### Consigne de travail A
Recopiez l'article sur la circoncision au Kenya depuis « Tout a commencé » jusqu'à « virus du sida. » inclus.
### Consigne de travail B
Prolongez l'article sur la circoncision au Kenya en reprenant juste après sa dernière phrase.

### Texte source
----
Par Romandie News
edito@gglobetv.com
Photo Google
Assis dans une salle de repos, David sourit, un Fanta orange à la main. Une heure après avoir franchi le pas de la porte de la clinique de son quartier à Kisumu (ouest), il vient d’être circoncis gratuitement, afin de réduire le risque de contamination par le sida.
J’ai décidé de me faire circoncire parce que c’est hygiénique et que, en cette période de maladies, on nous a dit que lorsqu’on est circoncis, les chances d’être infecté sont réduites de 60%, explique ce banquier sans emploi de 40 ans. Marié et père d’un enfant, David Odhiambo vient ajouter son nom aux quelque 250.000 Kenyans circoncis depuis fin 2008 dans le cadre d’un programme national visant les communautés qui ne pratiquent pas traditionnellement l’ablation du prépuce, complète ou partielle.
Tout a commencé en 2000 par une étude conjointe menée par les universités de Nairobi au Kenya, de l’Illinois aux Etats-Unis et de Manitoba au Canada (UNIM) pour étudier l’impact de la circoncision sur la prévention du virus du VIH-sida.
Portant sur 2.800 hommes, cette étude a révélé que le groupe de 1.400 circoncis avait 60% de chances en moins d’être contaminés par le virus comparé à l’autre moitié de l’échantillon, non circoncise. Un taux similaire devait être constaté dans des études similaires menées en Ouganda et en Afrique du Sud.
Plusieurs théories médicales expliquent cette protection renforcée: la face interne du prépuce abrite une concentration élevée de cellules spécifiques qui constituent des points d’entrée préférentiels pour le virus du sida.
----
Extraits de données:
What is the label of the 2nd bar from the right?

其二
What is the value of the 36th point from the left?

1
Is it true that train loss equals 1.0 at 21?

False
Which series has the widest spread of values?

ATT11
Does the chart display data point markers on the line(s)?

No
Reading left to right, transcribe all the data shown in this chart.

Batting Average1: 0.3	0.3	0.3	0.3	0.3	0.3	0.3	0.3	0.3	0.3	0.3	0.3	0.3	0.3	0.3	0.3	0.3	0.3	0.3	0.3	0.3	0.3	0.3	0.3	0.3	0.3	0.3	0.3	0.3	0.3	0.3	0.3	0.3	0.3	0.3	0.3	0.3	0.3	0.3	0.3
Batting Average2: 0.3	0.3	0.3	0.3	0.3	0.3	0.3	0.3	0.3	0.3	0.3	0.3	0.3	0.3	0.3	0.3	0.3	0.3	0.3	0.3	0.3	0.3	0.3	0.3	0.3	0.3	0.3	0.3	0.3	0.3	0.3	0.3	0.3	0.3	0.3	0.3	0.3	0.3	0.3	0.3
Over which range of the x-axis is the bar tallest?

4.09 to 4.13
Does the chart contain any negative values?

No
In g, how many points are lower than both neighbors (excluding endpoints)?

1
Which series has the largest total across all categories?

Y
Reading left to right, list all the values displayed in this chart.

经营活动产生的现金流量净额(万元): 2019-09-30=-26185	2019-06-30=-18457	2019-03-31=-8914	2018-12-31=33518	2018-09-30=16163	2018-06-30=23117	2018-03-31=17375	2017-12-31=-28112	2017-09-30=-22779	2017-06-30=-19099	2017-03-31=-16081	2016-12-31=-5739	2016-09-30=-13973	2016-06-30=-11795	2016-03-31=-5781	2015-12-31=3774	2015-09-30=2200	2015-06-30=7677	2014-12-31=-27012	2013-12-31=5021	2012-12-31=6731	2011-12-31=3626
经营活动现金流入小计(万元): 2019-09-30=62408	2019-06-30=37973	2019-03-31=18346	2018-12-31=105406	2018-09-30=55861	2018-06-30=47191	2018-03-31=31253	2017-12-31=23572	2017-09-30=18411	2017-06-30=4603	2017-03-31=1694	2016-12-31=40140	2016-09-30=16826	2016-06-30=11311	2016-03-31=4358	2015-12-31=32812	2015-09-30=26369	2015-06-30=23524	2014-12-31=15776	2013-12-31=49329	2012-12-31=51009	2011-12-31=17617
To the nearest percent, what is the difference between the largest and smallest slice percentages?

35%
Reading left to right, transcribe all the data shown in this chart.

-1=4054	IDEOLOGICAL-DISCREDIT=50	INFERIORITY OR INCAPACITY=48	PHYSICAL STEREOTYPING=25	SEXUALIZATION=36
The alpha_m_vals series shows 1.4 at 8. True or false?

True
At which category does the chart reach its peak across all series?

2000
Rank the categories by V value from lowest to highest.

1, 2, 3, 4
----
### Réponse attendue A
Tout a commencé en 2000 par une étude conjointe menée par les universités de Nairobi au Kenya, de l’Illinois aux Etats-Unis et de Manitoba au Canada (UNIM) pour étudier l’impact de la circoncision sur la prévention du virus du VIH-sida.
Portant sur 2.800 hommes, cette étude a révélé que le groupe de 1.400 circoncis avait 60% de chances en moins d’être contaminés par le virus comparé à l’autre moitié de l’échantillon, non circoncise. Un taux similaire devait être constaté dans des études similaires menées en Ouganda et en Afrique du Sud.
Plusieurs théories médicales expliquent cette protection renforcée: la face interne du prépuce abrite une concentration élevée de cellules spécifiques qui constituent des points d’entrée préférentiels pour le virus du sida.

### Réponse attendue B
De même, la circoncision limite l’apparition des micro-coupures engendrées sur le prépuce par les frictions d’un rapport sexuel. Depuis ces résultats, l’Organisation mondiale de la Santé (OMS) recommande la circoncision et les pouvoirs publics kenyans ont mis en place fin 2008 une vaste campagne de circoncision gratuite, sur la base du volontariat.
Le caractère préventif de la circoncision avait de fait déjà alerté les acteur de santé publique kenyans sur le terrain, qui avaient constaté des taux de prévalence moins élevés dans les communautés pratiquant traditionnellement la circoncision (environ 85% de la population). Ils donnent la priorité actuellement aux hommes sexuellement actifs et non circoncis.
Quand ils auront terminé cette phase, ils s’adresseront à des publics de plus en plus jeunes. De même, les acteurs de santé de la province de Nyanza continuent leur travail de pédagogie pour s’assurer que les nouveaux circoncis n’adoptent pas des comportements sexuels à risque, une inquiétude qui ne s’est pas traduite dans les faits pour le moment.